Selection is the most powerful force in cancer evolution, because it leads to adaptation.
It is adaptation that allows cancer cells to survive harsh conditions such as low oxygen, nutrients, or pH, and entirely different environments encountered in the process of forming metastases.
Two principle sources of selection are the tumour microenvironment (TME) and the treatment given to patients. In the context of renal cancer, the frequent loss of VHL induces a pseudo-hypoxic state which results in enhanced angiogenesis and highly vascularized tumours. In addition, renal cancers are highly infiltrated by immune cells. The majority of infiltrating immune cells are CD4+helper T cells and cytotoxic CD8+ T cells, some of which show an exhausted phenotype, characterized by upregulation of inhibitory receptors, suggesting they are reacting to antigens presented on tumour cells.
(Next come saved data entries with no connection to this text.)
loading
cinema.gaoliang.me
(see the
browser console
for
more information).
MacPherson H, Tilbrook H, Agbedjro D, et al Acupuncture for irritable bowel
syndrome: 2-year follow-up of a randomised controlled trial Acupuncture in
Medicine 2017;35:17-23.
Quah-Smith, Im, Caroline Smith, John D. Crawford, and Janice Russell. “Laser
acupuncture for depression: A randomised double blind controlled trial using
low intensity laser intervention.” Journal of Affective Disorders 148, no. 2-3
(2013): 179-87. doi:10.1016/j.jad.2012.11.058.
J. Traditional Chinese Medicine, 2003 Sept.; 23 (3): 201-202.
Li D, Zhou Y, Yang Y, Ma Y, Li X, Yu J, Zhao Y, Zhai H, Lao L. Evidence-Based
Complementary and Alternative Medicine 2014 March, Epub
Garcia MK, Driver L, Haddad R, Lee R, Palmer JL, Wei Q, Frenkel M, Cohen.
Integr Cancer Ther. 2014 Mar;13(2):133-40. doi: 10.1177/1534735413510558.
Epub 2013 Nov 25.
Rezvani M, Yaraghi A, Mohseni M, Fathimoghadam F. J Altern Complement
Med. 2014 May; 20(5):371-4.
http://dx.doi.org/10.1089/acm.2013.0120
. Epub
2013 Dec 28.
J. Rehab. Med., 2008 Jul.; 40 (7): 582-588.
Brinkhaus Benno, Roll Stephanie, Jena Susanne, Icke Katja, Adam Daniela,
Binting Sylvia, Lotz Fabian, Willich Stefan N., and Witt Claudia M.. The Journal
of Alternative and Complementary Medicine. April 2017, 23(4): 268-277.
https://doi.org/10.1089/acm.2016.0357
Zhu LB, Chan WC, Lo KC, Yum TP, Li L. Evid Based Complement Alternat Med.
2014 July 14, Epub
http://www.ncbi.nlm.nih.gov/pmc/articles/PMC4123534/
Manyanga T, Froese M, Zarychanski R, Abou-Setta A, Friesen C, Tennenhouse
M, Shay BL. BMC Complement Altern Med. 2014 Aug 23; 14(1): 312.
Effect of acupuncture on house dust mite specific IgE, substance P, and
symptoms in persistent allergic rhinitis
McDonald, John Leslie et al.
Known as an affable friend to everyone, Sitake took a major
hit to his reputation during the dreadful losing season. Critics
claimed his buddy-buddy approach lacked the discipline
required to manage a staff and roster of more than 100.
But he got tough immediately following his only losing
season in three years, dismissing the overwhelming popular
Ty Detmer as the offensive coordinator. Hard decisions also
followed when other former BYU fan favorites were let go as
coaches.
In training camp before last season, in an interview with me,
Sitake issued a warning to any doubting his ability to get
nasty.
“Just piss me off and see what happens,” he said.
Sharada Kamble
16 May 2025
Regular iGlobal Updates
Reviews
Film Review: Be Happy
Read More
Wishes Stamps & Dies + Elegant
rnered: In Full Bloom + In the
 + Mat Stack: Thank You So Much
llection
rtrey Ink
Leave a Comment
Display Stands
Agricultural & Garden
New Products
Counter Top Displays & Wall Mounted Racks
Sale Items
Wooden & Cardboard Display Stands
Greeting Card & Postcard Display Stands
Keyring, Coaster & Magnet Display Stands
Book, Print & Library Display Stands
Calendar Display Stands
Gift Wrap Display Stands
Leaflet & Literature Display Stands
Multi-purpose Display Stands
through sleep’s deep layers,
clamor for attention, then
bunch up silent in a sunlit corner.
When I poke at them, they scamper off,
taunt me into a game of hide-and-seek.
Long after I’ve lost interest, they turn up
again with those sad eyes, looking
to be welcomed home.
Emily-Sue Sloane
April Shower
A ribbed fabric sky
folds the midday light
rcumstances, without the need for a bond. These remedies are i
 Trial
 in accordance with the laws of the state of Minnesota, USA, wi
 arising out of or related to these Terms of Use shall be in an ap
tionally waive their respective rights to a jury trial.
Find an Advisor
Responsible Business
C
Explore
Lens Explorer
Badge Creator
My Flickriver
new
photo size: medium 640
Renal cancers exhibit distinct and highly conserved evolutionary trajectories (Turajlic et al. Cell 2018a) and we hypothesise that these are associated with distinct TME conditions that constrain the potential evolutionary paths available to tumours.
The importance of the TME is further underlined by the fact that most approved therapies of renal cancer target the TME: include small molecule inhibitors and monoclonal antibodies (mAb) targeting VEGF and mAbs targeting inhibitory receptors on T cells (eg PD-1 or CTLA-4).
A significant portion of patients do not benefit from either approach, therefore TME understanding and manipulation can be of profound clinical benefit. We use interventional studies (example to analyse the changes in the TME induced by these drugs to inform combinatorial therapies and alternative approaches.